Finalmente, olhemos para o conceito introduzido no título: ceteris paribus. Trata-se de uma expressão em latim que traduzida resulta em “tudo o resto se mantêm constante”. Aplicando a um exemplo mais próximo de todos, um jogo de futebol terá sempre 90 minutos, ceteris paribus. Repare, que para esta verdade se confirmar tudo tem de se manter constante. Caso, por exemplo, exista uma falha de eletricidade e o jogo for forçado a ser interrompido, toda a base da afirmação perde veracidade. É esta necessidade da inexistência de variáveis que impactem no resultado final que está sobre o “pescoço” das nossas economias em 2022. Comecei por afirmar que o Mundo desvaloriza cisnes negros. Para quem não conhece o conceito, é uma definição de um acontecimento tão raro quanto imprevisível, mas que tem um impacto direto e brutal na economia e na sociedade. Um bom exemplo é a própria pandemia. Se em 2018 um cientista tivesse antecipado que a Covid iria surgir e se tivesse trabalhado nas vacinas e na prevenção, não teríamos tido o impacto que tivemos nestes dois anos. Se a Covid foi um dos últimos cisnes negros, outros poderão surgir, na esmagadora maioria das vezes com dimensões muito menores.

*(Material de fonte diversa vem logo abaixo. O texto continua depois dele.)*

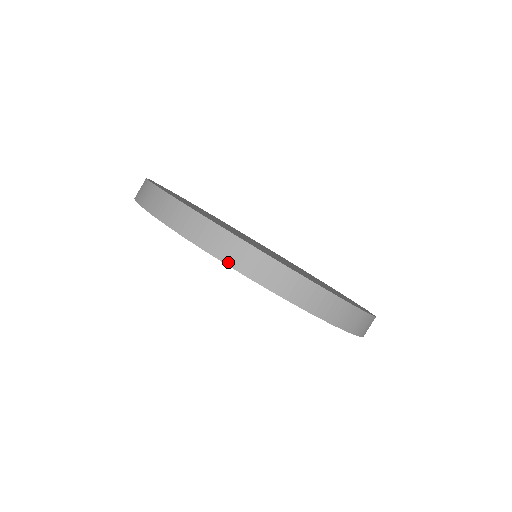
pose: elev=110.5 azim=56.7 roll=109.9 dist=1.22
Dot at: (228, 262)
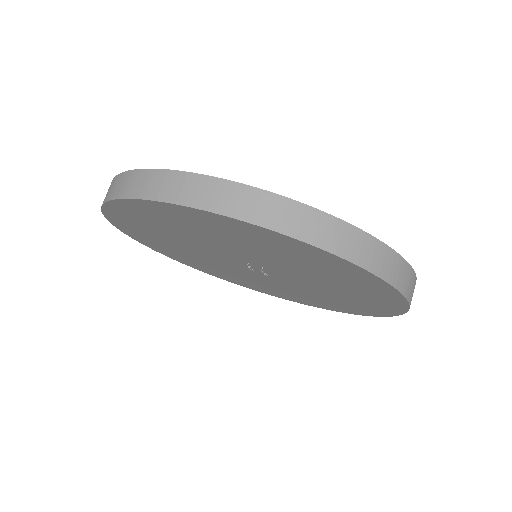
Dot at: (238, 216)
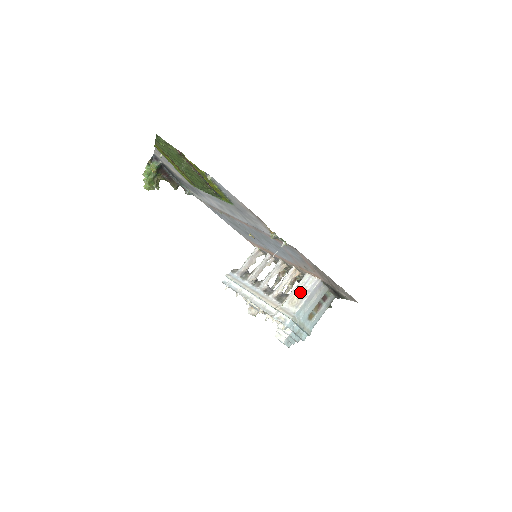
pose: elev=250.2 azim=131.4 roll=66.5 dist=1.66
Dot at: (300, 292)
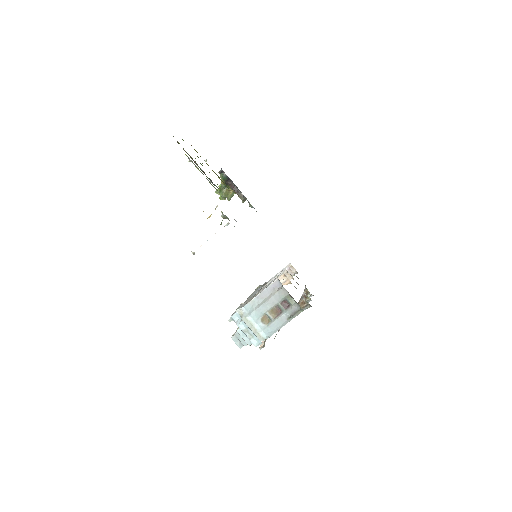
Dot at: occluded
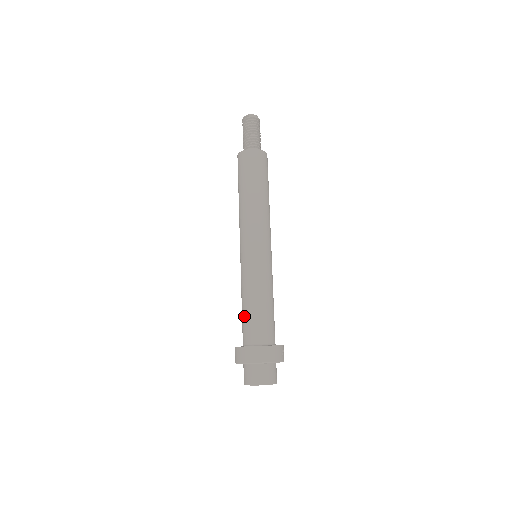
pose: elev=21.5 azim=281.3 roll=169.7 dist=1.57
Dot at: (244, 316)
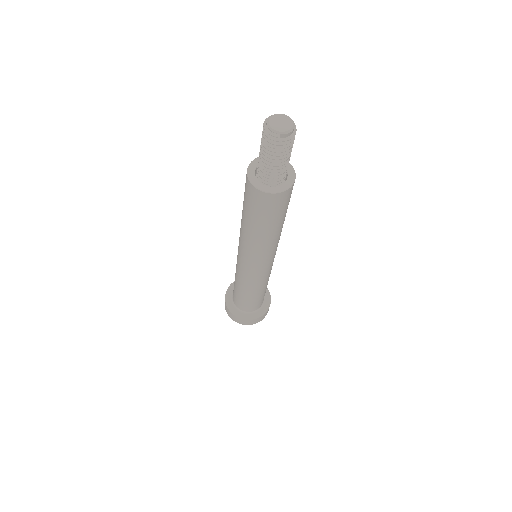
Dot at: (239, 297)
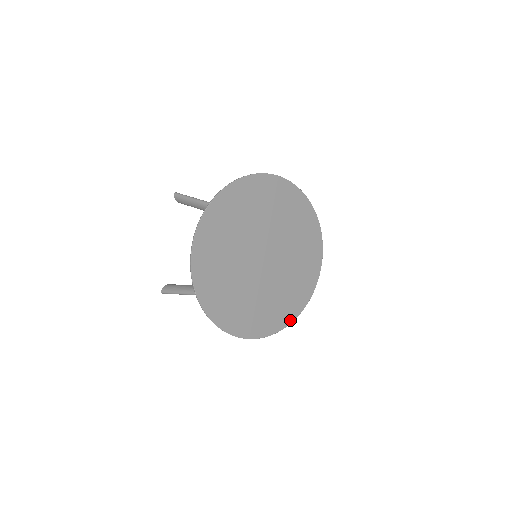
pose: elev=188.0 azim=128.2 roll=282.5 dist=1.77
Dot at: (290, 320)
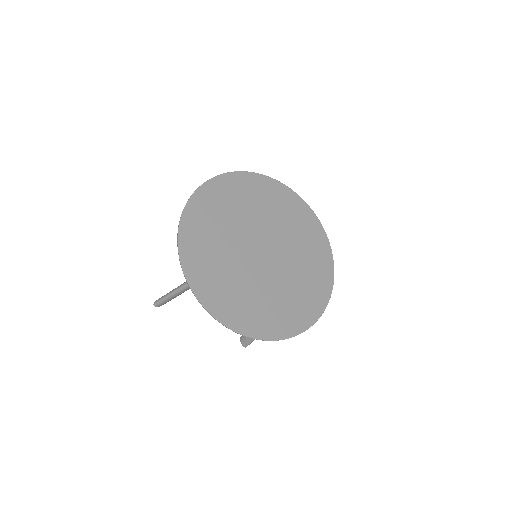
Dot at: (288, 334)
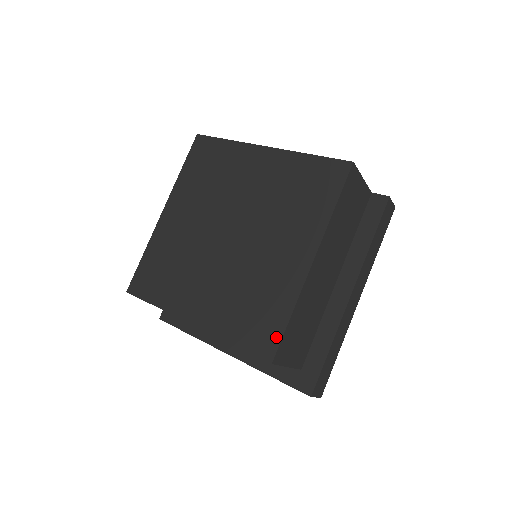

É essa ausência de previsão que me leva a concluir que é possível que 2022 corra bem mas que, para isso, tudo o resto têm de se manter constante. A minha convicção? Bom, a minha convicção é que teremos um ano muito exigente, que era importante que os responsáveis políticos e financeiros tivessem em conta as pessoas e não as suas reeleições e que todos tivéssemos a consciência dos possíveis desafios para que todos pudéssemos tomar melhores decisões. Infelizmente, não estou otimista, provavelmente sou o único, mas talvez em 2022 não tenhamos cisnes negros e possamos assistir a um verdadeiro ceteris paribus.